Provided information -

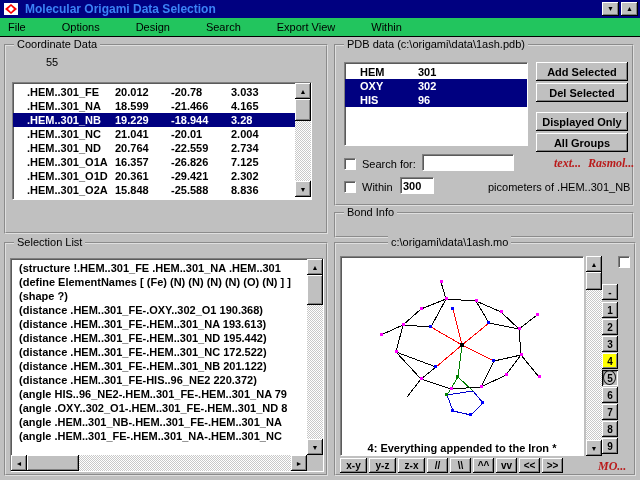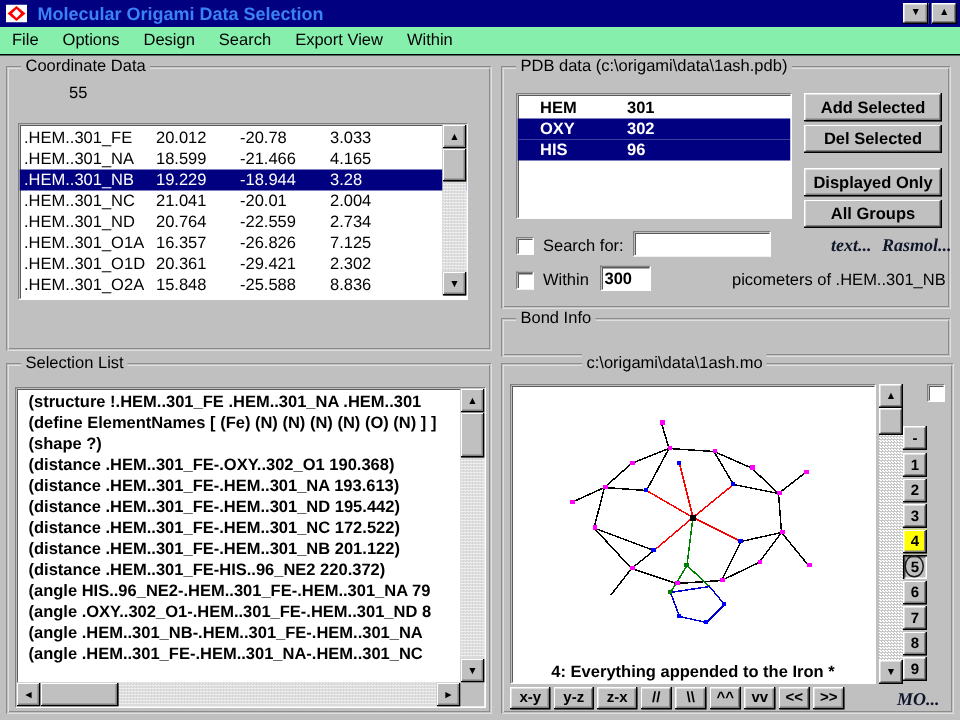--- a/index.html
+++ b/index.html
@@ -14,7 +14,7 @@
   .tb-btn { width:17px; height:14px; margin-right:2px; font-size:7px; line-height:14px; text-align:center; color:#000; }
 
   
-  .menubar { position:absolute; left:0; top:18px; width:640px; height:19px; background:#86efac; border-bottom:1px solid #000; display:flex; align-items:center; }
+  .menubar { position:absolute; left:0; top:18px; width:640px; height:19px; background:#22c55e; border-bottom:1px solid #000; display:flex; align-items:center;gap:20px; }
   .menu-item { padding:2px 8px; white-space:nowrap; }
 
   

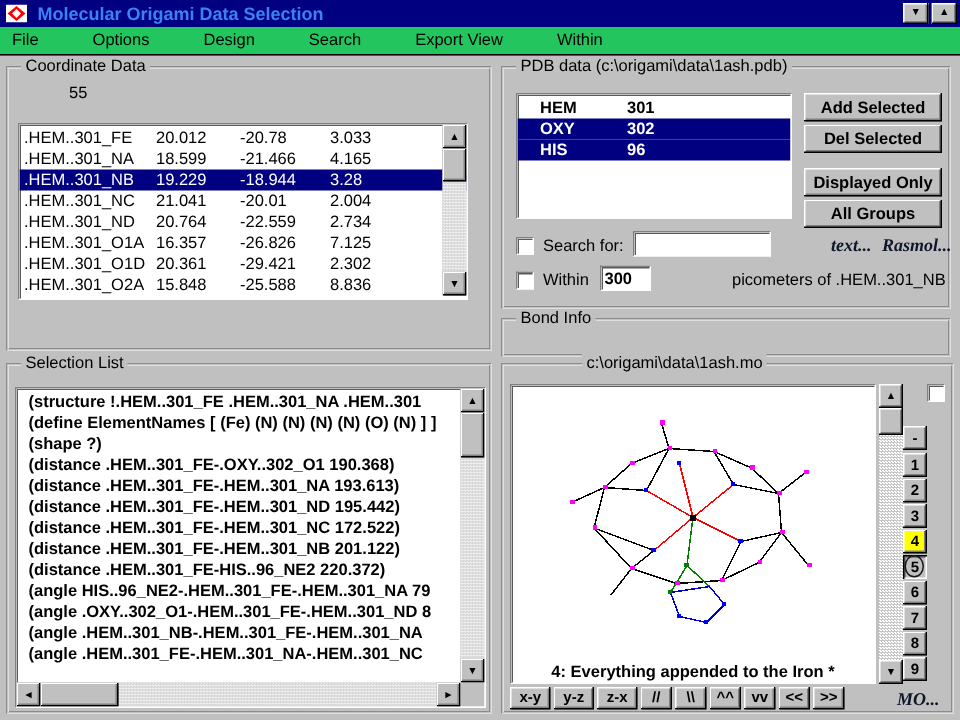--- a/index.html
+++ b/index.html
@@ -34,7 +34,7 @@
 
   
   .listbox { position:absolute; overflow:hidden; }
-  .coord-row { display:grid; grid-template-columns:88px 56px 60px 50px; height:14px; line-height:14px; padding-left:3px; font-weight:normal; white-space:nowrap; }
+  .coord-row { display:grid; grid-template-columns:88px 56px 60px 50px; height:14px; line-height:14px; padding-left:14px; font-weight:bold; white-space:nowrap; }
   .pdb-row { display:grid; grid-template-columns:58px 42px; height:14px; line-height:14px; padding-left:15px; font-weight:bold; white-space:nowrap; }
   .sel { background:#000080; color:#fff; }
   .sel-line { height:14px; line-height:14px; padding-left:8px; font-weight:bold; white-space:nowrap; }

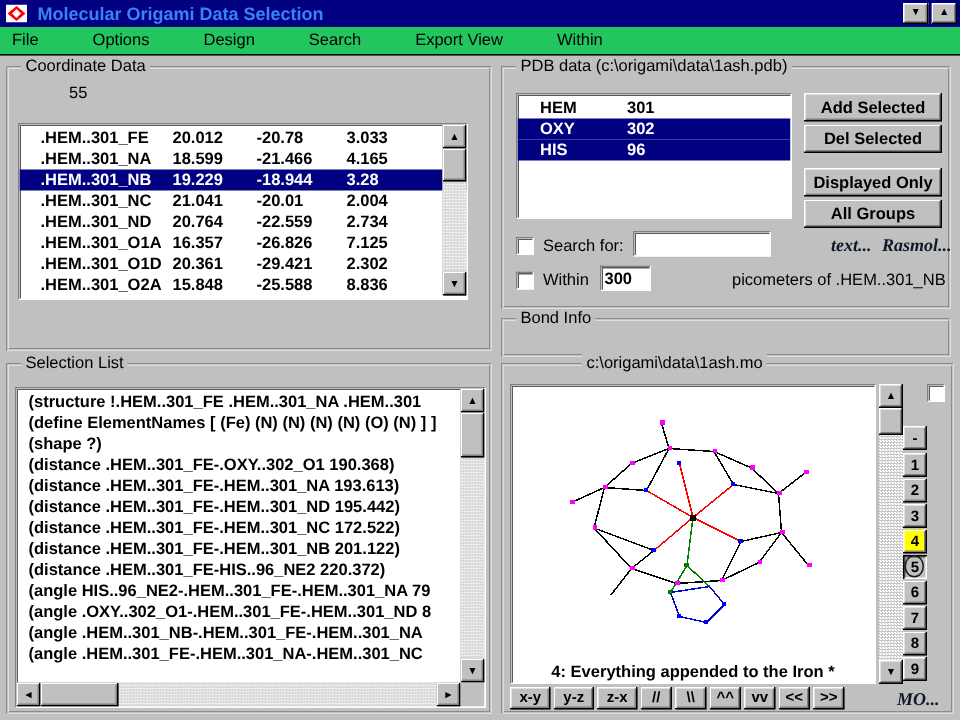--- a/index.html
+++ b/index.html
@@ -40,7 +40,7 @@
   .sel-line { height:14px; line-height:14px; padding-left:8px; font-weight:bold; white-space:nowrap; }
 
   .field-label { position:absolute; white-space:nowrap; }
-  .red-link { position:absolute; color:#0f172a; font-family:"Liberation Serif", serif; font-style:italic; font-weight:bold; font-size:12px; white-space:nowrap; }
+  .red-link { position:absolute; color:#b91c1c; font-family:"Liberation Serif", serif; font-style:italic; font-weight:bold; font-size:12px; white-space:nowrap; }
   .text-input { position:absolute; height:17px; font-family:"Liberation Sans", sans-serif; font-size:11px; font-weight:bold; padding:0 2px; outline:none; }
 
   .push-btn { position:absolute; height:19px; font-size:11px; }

...

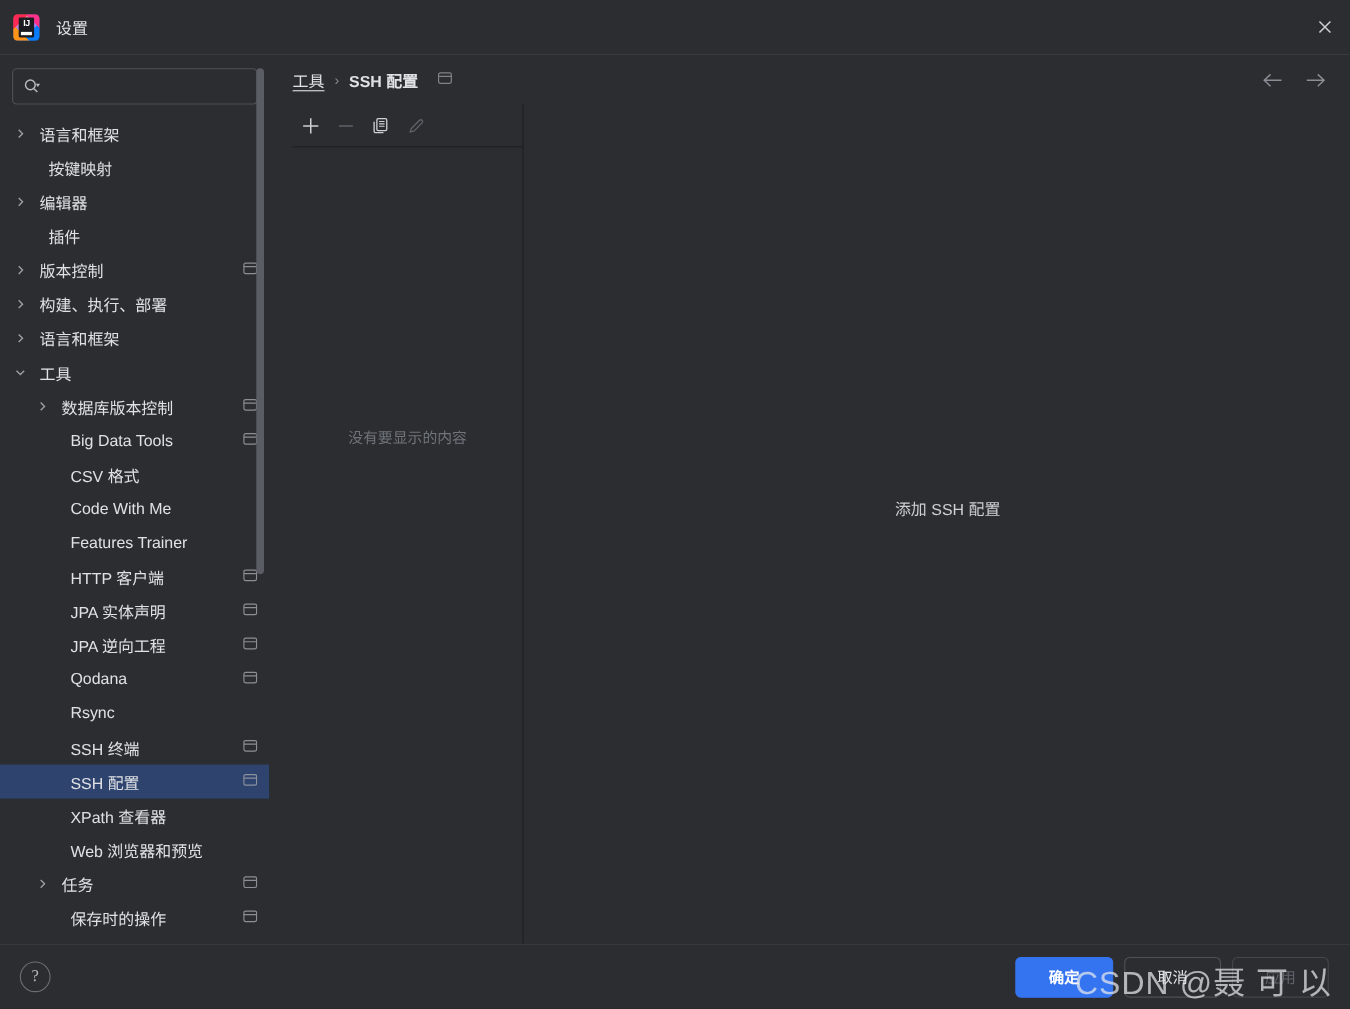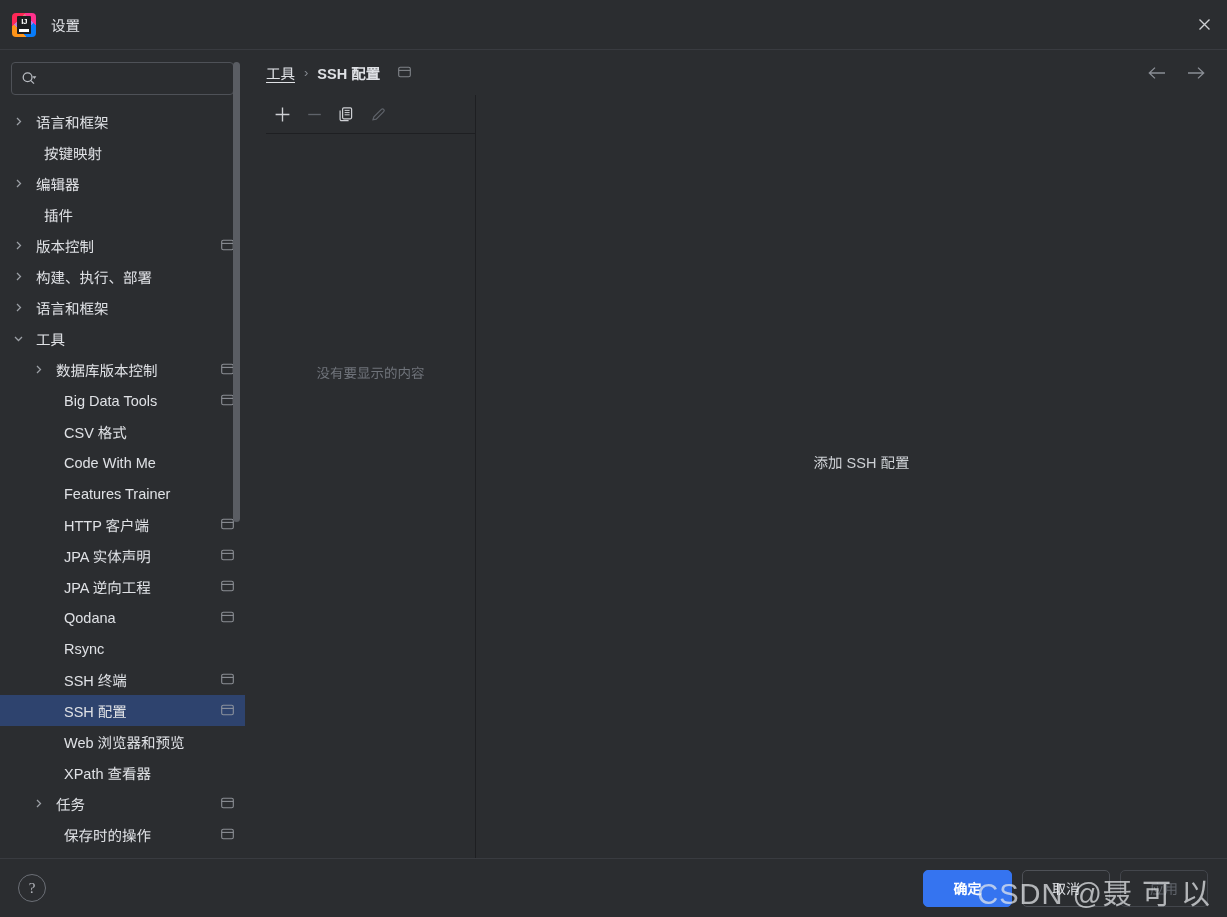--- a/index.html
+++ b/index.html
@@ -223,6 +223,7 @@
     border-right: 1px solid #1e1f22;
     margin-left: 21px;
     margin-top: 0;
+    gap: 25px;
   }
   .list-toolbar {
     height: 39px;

==

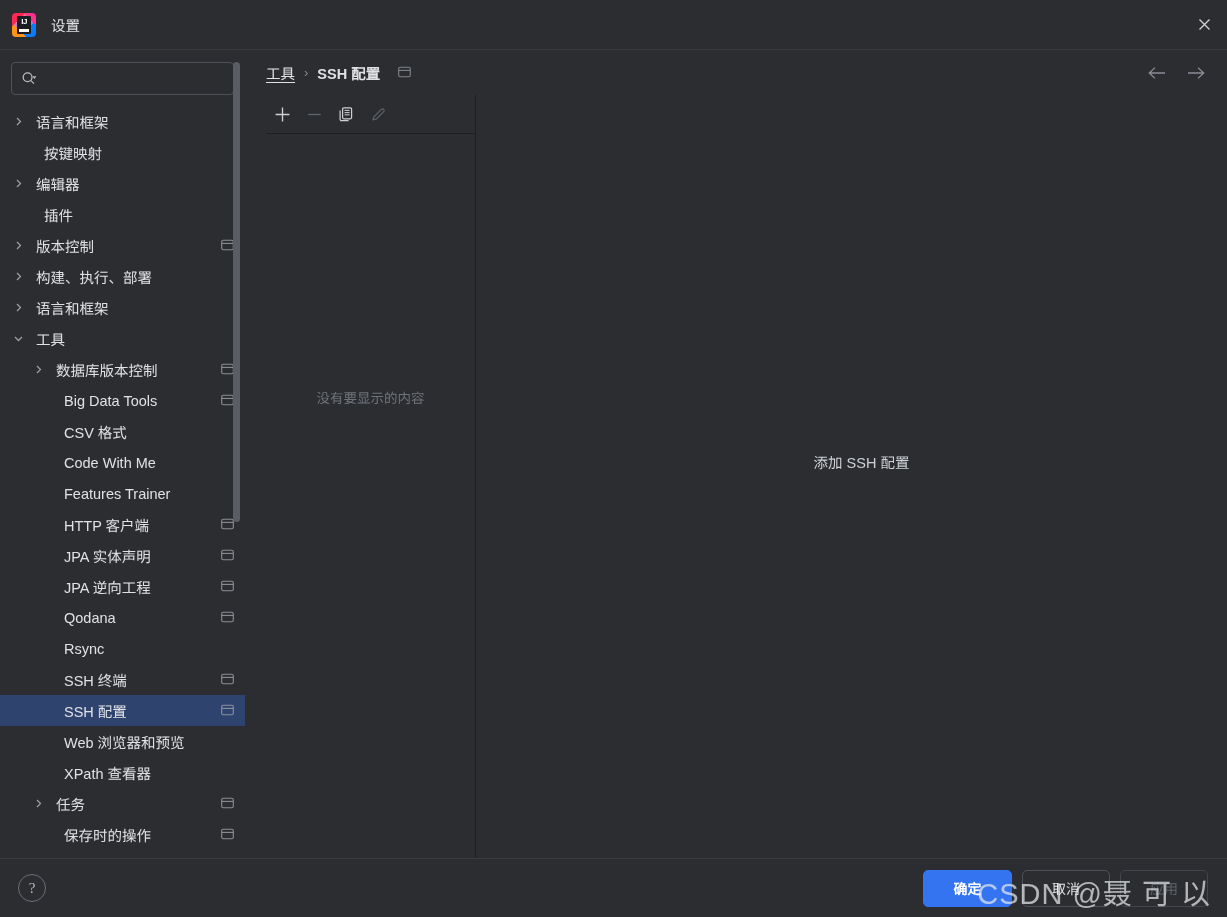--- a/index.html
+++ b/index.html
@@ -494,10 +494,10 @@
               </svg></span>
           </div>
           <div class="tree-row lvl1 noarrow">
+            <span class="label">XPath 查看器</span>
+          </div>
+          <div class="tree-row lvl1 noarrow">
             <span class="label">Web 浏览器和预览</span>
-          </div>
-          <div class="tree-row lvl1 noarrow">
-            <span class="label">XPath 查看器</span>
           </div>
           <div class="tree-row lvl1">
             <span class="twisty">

What this task involves -
Copy out every line in the listing where the word "link" appears.

Exercise output -
-  .red-link { position:absolute; color:#0f172a; font-family:"Liberation Serif", serif; font-style:italic; font-weight:bold; font-size:12px; white-space:nowrap; }
+  .red-link { position:absolute; color:#b91c1c; font-family:"Liberation Serif", serif; font-style:italic; font-weight:bold; font-size:12px; white-space:nowrap; }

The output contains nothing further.